Task to complete:
In the material, swap each "PILLA" for "Pilla" and write all the lines out again with nothing else changed, leaving out the pictures.

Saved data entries
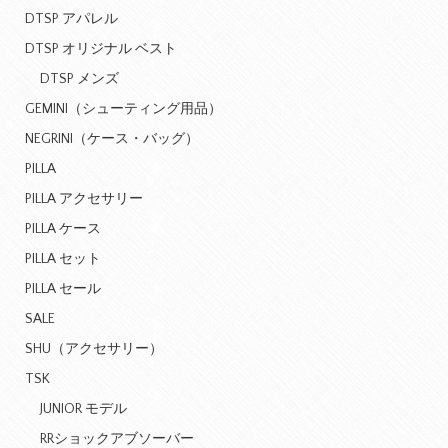
DTSP アパレル
DTSP オリジナル ベスト
DTSP メンズ
GEMINI（シューティング用品）
NEGRINI（ケース・バッグ）
PILLA
PILLA アクセサリー
PILLA ケース
PILLA セット
PILLA セール
SALE
SHU（アクセサリー）
TSK
JUNIOR モデル
RRショックアブソーバー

Written response:
DTSP アパレル
DTSP オリジナル ベスト
DTSP メンズ
GEMINI（シューティング用品）
NEGRINI（ケース・バッグ）
Pilla
Pilla アクセサリー
Pilla ケース
Pilla セット
Pilla セール
SALE
SHU（アクセサリー）
TSK
JUNIOR モデル
RRショックアブソーバー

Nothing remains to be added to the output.